Hull Kingston Rovers returned to the Challenge Cup final a year later in 1981, losing 18–6 against Widnes. The club continued as runners-up in the 1986 final against Castleford, the 2015 final against the Leeds Rhinos, and the 2023 final against the Leigh Leopards, and would not win another Challenge Cup final for 45 years until 2025, winning 8–6 against the Warrington Wolves, the club's first major trophy since 1985, as part of a treble-winning season. As defending champions, Hull Kingston Rovers made a first back-to-back appearance at Wembley since 1981 for the 2026 final, however they were heavily defeated by the Wigan Warriors 40–10.

Hull F.C. returned to the Challenge Cup final in 1982 and, after initially playing to a 14–14 draw, won the final replay at Elland Road, the first held since 1954, 18–9 against Widnes. After appearing as runners-up at the closely-contended 1985 final against Wigan, Hull F.C. won the 2005 final at the Millennium Stadium in Cardiff, were runners-up at the 2008 final against St Helens and the 2013 final against the Wigan Warriors at the new Wembley Stadium, and won back-to-back finals in 2016 and 2017 against the Warrington Wolves and Wigan Warriors respectively.
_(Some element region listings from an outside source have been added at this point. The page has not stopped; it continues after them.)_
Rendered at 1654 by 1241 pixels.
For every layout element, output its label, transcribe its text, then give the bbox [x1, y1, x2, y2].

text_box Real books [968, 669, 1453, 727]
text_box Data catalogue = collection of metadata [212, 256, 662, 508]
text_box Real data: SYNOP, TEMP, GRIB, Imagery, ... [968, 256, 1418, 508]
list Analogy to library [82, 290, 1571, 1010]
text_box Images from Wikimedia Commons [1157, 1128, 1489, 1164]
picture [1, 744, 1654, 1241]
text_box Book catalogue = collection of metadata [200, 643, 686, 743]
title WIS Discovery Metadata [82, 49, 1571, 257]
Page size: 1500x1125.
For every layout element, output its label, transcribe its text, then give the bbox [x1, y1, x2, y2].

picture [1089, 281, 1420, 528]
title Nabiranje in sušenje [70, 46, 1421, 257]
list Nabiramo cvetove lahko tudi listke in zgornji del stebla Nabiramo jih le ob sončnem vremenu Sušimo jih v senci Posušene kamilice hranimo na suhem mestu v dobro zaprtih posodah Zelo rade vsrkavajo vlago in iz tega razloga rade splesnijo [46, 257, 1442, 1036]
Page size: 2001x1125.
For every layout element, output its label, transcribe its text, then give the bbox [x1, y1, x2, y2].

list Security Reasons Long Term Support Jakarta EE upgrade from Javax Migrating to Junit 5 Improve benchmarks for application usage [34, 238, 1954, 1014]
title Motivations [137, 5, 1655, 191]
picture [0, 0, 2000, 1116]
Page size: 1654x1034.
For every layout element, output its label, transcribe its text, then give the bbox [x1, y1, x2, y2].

Both teams did not face each other in the Challenge Cup for 45 years until 2025, when Hull F.C. were drawn to play Hull Kingston Rovers away in the quarter-final round at their home MKM Stadium venue on 5 April. The match, which saw Hull F.C. defeated 16–32 by Rovers, drew a crowd of 20,226, the highest-attended non-final Challenge Cup fixture since 1989.